The difference in average number of incontinence episodes per week for the two drugs, for instance, was about two, Wein notes.

And he is critical of the study because it did not include a placebo to determine how much of the effects of either drug could be merely random. Finally, Wein says that a new version of Detrol, called Detrol LA -- which, like Ditropan XL, is taken once a day -- has since been developed and been shown to have even lower side effects than what was reported for Detrol.

As for all incontinence medications, Appell says most patients will need to be on medication for an indefinite period of time. But some -- perhaps 30% -- will be able to quit the medication after a short period of treatment, he tells WebMD.

Meanwhile, medication is not the only -- nor necessarily the best -- treatment for overactive bladder, says Lindsey Kerr, MD, director of the Vermont Continence Center in Burlington, Vt. She is also the spokesperson for the National Association for Continence, in Spartanburg, S.C.

"There are probably three or four [nondrug] methods," Kerr tells WebMD. "Any smart physician will not use drugs alone but will use them in combination with other methods because it works better. We don't want patients on drugs for the rest of their lives."

Kerr says typically she will ask patients to keep a diary of how much they drink and how often they use the bathroom. Sometimes, simply decreasing the amount of liquid an individual is drinking can help. Conversely, if a patient is not drinking enough water and fluids, the bladder may be irritated -- another possible cause of overactivity, Kerr says.

By modulating the amount of liquid, she says, the bladder can often be "re-trained," she tells WebMD.

Kegel exercises, in which the patient practices contracting the pelvic floor muscles that support the bladder, can also be useful. Biofeedback -- in which patients watch a video of the muscle contracting as they exercise it -- can help patients identify the muscles so that they can practice on their own. And Kerr says there are also several devices on the market that can electrically stimulate the muscles.
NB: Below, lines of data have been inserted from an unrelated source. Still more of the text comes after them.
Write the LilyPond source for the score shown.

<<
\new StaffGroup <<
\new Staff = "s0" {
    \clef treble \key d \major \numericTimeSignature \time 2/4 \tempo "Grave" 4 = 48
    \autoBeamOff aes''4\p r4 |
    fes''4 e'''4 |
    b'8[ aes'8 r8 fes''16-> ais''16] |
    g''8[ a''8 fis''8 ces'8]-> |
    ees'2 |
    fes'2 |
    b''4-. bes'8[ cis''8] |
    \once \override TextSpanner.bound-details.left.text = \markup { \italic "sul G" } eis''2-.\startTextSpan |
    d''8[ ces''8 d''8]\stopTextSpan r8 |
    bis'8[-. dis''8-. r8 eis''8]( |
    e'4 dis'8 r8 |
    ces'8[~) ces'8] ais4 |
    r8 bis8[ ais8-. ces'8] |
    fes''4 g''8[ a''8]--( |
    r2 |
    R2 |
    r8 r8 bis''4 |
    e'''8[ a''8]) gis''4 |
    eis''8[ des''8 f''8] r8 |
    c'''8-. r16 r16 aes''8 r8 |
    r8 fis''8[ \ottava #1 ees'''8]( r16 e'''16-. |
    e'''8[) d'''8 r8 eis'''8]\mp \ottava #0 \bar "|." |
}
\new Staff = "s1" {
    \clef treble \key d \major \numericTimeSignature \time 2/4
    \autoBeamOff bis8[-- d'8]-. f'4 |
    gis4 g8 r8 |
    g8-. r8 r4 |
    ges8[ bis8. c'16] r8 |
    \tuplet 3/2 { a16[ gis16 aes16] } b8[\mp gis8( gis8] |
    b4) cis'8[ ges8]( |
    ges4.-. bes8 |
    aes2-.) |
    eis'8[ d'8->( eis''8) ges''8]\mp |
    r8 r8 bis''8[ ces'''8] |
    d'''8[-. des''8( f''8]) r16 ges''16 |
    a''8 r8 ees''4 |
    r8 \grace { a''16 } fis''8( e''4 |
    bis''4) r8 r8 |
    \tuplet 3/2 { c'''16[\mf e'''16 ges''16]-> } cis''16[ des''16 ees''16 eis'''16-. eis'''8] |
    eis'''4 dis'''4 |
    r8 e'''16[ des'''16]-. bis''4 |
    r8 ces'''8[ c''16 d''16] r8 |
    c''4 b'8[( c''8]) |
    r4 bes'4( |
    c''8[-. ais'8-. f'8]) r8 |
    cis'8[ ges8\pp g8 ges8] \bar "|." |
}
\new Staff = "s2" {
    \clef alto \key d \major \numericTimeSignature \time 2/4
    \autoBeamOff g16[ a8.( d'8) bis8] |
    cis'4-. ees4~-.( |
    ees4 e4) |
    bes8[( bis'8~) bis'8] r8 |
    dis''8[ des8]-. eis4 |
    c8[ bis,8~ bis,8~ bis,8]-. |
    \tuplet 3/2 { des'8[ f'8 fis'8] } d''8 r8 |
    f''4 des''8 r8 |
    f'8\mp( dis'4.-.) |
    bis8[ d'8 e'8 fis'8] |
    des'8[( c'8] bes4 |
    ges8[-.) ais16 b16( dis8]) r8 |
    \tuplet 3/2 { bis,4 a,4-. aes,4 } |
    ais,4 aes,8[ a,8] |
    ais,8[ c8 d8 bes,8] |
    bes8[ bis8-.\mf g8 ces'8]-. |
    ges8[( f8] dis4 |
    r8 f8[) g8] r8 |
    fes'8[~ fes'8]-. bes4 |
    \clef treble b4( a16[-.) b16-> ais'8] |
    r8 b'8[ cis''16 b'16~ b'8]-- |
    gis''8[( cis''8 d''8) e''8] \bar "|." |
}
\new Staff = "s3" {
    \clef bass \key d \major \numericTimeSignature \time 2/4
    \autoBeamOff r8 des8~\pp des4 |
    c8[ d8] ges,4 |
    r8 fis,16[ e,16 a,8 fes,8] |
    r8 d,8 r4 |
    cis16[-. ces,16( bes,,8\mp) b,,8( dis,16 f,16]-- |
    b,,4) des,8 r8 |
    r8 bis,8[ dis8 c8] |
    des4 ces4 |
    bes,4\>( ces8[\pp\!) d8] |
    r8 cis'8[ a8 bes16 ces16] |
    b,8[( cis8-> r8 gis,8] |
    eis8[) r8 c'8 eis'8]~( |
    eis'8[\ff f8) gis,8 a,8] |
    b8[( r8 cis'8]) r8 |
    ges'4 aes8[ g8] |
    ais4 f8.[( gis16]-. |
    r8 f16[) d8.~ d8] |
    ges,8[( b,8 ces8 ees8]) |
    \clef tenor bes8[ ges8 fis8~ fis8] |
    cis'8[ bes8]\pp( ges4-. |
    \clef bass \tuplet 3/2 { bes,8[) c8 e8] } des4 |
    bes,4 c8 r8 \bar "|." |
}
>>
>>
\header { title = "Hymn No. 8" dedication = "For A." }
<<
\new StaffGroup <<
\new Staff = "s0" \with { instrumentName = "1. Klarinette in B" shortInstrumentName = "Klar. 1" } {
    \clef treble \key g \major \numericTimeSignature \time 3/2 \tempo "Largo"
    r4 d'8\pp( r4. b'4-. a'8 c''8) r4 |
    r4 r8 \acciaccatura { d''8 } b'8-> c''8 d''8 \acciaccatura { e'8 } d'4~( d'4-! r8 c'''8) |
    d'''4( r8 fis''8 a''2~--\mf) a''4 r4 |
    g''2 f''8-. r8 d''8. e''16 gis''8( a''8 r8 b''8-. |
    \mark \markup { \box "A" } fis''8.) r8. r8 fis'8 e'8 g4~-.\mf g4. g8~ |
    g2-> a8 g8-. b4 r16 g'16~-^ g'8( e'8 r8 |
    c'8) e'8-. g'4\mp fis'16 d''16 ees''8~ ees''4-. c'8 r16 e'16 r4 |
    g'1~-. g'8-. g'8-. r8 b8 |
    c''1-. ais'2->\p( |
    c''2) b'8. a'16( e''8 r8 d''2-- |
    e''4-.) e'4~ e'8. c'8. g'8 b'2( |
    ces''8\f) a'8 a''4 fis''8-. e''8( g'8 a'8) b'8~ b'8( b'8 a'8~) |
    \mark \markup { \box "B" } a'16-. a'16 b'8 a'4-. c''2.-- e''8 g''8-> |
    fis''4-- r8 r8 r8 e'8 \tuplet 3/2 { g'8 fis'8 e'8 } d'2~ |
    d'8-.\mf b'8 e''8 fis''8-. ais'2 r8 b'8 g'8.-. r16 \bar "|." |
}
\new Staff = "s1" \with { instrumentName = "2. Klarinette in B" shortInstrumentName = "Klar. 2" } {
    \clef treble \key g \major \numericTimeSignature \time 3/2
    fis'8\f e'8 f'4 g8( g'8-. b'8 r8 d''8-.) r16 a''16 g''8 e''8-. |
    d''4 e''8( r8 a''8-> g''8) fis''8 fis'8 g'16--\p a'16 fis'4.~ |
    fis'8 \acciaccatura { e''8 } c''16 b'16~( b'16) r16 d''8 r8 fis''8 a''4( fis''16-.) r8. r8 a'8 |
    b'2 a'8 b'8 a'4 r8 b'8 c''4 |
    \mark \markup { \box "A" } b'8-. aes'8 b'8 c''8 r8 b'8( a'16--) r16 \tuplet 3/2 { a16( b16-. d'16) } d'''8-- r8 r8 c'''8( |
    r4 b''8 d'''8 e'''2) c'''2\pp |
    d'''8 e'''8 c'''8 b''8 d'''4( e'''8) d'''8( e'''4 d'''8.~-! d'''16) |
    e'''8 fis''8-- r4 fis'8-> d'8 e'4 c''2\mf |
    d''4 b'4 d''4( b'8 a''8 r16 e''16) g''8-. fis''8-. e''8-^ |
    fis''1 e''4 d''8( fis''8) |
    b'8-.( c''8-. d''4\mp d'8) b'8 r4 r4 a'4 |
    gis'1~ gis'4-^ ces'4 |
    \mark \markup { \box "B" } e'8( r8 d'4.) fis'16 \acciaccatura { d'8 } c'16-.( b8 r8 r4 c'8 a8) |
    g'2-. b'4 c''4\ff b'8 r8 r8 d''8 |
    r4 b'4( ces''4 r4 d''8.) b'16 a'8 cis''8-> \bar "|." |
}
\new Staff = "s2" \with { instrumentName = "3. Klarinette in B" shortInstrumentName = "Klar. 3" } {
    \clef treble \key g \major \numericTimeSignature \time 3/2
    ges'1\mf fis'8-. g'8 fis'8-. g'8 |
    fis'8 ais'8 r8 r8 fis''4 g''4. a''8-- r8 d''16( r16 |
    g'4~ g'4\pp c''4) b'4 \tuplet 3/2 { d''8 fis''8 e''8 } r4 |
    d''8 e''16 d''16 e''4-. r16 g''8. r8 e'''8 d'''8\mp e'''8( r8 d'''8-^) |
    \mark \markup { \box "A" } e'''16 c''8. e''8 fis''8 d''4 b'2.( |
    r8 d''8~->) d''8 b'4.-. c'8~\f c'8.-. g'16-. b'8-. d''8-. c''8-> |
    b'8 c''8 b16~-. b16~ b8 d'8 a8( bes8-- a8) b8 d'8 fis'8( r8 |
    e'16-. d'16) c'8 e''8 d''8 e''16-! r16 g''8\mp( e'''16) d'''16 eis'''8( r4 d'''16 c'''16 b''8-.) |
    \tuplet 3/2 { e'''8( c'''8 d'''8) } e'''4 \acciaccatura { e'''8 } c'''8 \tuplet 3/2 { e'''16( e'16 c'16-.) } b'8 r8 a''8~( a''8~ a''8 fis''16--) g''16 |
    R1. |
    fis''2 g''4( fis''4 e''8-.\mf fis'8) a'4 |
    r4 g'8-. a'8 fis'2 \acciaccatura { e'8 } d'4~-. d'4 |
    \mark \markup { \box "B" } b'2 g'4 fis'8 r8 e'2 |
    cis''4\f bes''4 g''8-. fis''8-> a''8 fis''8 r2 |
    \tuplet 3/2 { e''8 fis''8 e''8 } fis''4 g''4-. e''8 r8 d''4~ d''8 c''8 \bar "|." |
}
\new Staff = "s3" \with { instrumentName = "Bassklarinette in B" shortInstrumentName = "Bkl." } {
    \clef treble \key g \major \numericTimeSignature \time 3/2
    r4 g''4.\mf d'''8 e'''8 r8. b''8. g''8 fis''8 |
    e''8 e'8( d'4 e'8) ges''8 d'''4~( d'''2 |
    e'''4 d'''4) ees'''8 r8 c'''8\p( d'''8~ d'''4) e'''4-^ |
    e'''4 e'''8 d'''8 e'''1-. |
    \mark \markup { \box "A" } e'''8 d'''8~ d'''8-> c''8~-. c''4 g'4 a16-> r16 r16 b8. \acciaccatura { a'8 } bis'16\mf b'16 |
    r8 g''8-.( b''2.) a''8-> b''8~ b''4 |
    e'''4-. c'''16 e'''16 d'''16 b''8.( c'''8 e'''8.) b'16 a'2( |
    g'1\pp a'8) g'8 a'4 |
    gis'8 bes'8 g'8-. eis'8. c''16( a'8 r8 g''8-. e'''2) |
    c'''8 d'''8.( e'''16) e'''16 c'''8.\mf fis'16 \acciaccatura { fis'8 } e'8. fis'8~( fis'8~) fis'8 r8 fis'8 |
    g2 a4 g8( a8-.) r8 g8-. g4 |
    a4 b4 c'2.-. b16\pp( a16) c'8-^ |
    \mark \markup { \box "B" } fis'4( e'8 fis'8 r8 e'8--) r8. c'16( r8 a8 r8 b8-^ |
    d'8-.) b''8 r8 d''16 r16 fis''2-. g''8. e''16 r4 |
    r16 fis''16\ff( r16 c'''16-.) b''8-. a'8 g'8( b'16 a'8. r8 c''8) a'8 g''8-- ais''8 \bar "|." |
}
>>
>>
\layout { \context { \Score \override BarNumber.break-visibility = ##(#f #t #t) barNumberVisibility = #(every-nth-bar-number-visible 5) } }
Typically, Kerr says she advises patients to try a little of everything: bladder re-training, exercises, and medication. "After three to six months, we try decreasing the meds and see what happens," she tells WebMD.

Today, Kim Dunn says she no longer uses medication and no longer needs to. "I feel like a normal person now," she says.

Her advise to other men and women who experience symptoms of overactive bladder: "Be more persistent when you go to the doctor, and get them to address the issue," Dunn says. "Maybe I didn't because I got used to being like that."